━━━ Data to examine

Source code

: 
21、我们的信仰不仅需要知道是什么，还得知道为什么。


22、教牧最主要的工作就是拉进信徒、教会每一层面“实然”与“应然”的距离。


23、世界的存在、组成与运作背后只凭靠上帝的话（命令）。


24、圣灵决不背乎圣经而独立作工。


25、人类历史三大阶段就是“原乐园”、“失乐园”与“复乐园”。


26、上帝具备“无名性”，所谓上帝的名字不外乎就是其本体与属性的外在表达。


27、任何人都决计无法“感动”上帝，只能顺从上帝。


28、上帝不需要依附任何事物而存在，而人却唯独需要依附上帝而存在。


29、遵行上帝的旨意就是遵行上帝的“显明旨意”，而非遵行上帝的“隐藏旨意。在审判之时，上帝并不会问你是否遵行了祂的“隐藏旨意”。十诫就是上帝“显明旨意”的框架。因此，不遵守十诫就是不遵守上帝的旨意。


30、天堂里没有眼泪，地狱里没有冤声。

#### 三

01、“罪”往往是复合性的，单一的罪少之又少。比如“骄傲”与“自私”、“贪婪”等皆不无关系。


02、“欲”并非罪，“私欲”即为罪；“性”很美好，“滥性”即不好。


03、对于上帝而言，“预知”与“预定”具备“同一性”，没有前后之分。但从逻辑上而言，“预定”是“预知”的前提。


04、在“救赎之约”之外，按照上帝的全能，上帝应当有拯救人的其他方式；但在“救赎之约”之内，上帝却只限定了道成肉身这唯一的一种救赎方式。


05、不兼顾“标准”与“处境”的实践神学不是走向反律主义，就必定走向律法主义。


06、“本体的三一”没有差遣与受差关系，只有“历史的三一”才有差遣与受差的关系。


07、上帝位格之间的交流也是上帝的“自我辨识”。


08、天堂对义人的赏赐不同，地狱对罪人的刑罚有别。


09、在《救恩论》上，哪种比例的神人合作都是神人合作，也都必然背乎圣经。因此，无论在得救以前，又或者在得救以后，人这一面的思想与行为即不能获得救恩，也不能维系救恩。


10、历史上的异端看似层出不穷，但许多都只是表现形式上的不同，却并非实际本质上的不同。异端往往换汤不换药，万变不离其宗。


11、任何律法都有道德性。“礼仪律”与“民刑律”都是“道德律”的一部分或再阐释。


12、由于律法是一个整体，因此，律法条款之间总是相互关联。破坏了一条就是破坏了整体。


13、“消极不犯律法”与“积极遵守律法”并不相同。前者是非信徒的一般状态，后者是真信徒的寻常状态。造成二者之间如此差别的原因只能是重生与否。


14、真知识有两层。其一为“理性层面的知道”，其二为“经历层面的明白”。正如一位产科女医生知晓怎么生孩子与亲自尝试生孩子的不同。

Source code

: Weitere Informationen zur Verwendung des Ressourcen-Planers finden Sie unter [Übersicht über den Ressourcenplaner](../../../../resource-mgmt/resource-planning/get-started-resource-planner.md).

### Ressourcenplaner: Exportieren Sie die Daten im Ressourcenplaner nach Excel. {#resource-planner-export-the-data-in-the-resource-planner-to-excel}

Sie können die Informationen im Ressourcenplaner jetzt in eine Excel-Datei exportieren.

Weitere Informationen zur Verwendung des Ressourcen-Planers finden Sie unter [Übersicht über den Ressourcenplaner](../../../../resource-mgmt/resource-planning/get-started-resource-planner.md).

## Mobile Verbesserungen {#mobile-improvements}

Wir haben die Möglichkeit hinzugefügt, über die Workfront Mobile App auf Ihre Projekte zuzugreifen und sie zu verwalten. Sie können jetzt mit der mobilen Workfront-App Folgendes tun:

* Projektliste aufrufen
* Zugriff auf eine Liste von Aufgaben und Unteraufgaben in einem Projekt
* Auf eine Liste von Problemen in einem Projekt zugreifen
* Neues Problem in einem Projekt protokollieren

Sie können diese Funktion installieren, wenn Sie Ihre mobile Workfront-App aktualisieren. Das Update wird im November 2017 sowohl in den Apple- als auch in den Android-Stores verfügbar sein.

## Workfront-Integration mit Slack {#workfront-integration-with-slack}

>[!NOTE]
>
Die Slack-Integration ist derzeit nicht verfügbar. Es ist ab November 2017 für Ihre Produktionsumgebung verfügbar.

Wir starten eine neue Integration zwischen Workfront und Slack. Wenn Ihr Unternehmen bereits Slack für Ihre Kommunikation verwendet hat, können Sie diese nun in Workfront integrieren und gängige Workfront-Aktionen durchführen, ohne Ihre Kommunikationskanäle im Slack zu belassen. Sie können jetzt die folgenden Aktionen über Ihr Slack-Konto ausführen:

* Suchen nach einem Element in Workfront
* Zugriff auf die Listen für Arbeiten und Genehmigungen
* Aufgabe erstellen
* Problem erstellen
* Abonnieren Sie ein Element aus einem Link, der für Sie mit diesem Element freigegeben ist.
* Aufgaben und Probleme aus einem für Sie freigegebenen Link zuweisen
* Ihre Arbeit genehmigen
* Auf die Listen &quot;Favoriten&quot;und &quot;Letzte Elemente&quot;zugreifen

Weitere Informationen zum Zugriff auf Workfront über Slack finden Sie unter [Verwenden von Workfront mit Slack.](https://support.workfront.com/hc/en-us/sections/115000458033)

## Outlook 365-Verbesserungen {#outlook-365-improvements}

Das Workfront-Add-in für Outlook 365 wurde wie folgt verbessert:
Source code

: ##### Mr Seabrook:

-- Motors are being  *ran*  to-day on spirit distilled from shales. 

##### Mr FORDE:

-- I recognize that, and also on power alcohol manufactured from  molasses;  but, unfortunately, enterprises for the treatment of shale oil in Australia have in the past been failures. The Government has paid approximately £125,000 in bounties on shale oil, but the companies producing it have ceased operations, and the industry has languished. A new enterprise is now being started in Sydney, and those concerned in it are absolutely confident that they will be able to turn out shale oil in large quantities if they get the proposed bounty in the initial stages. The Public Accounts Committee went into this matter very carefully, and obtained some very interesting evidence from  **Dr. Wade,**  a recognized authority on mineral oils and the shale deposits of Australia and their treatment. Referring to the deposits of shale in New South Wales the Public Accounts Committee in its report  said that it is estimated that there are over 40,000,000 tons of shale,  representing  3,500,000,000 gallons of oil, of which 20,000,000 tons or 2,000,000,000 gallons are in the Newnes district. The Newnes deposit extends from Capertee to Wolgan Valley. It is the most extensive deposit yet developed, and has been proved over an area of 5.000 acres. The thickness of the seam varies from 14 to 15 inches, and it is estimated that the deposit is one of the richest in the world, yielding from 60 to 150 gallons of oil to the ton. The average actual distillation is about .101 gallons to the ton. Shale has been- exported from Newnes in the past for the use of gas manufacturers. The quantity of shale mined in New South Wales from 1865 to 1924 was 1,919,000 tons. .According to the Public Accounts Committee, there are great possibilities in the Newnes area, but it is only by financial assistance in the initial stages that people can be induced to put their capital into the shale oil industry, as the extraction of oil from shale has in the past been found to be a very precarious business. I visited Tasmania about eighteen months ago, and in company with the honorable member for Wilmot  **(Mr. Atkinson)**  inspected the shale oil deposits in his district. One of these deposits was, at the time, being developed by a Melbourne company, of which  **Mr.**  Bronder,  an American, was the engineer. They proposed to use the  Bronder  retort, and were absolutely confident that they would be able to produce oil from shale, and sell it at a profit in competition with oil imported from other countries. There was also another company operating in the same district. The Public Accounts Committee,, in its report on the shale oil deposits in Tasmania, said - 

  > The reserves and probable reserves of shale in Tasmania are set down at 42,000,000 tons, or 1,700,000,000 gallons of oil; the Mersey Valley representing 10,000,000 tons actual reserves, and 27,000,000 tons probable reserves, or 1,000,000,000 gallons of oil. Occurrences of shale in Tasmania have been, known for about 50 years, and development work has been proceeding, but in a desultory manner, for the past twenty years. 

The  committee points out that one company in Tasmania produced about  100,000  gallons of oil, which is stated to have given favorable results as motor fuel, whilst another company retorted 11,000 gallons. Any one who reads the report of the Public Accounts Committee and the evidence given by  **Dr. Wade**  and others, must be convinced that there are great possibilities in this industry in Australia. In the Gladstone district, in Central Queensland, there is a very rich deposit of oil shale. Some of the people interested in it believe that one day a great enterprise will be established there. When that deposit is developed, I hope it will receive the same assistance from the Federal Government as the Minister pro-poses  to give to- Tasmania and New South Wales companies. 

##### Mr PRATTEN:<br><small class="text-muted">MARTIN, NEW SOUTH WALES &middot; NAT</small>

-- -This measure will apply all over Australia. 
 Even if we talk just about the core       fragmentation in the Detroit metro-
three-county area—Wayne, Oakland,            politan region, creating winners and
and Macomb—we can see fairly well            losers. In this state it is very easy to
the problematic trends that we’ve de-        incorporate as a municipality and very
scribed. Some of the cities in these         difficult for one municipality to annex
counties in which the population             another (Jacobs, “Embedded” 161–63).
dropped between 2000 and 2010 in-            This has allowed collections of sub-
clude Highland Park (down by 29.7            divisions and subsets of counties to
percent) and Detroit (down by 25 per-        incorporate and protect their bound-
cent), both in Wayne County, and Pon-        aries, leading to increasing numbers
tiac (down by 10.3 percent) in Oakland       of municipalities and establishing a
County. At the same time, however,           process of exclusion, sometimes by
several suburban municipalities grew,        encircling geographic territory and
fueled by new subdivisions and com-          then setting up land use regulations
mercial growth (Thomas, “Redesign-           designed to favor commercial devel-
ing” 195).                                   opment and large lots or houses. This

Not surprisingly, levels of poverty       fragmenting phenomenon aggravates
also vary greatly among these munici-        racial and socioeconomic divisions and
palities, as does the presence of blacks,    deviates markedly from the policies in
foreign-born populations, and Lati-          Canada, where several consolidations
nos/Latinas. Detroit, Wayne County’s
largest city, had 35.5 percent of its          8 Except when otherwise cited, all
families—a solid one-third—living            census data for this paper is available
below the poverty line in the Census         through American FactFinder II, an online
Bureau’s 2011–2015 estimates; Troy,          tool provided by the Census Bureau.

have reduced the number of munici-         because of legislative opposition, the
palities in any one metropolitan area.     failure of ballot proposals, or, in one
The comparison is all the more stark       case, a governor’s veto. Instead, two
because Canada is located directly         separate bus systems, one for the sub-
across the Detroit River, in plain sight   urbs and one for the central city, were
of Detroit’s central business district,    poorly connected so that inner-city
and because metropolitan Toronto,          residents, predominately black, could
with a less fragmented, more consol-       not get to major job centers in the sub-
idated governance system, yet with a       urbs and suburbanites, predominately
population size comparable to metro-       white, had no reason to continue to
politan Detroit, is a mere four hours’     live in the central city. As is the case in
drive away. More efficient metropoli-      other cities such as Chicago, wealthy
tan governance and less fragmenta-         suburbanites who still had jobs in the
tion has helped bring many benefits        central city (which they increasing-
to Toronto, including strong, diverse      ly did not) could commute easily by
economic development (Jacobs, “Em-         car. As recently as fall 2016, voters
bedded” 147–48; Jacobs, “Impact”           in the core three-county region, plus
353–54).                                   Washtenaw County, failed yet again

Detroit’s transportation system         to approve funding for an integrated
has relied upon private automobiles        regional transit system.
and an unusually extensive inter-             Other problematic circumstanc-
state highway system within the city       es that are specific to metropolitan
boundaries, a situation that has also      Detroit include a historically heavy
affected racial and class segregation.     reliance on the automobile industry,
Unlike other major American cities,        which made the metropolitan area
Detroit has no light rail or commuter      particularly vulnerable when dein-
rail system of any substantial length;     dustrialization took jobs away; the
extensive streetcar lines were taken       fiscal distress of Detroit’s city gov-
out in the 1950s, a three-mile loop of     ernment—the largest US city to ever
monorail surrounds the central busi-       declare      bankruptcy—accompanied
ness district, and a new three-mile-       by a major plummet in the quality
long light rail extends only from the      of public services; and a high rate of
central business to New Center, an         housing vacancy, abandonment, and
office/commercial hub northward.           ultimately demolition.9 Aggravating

━━━━━━

Work order
From the records above, pull every line that has the string "light" and copy it.

Result of this exercise
Detroit has no light rail or commuter      particularly vulnerable when dein-
long light rail extends only from the      of public services; and a high rate of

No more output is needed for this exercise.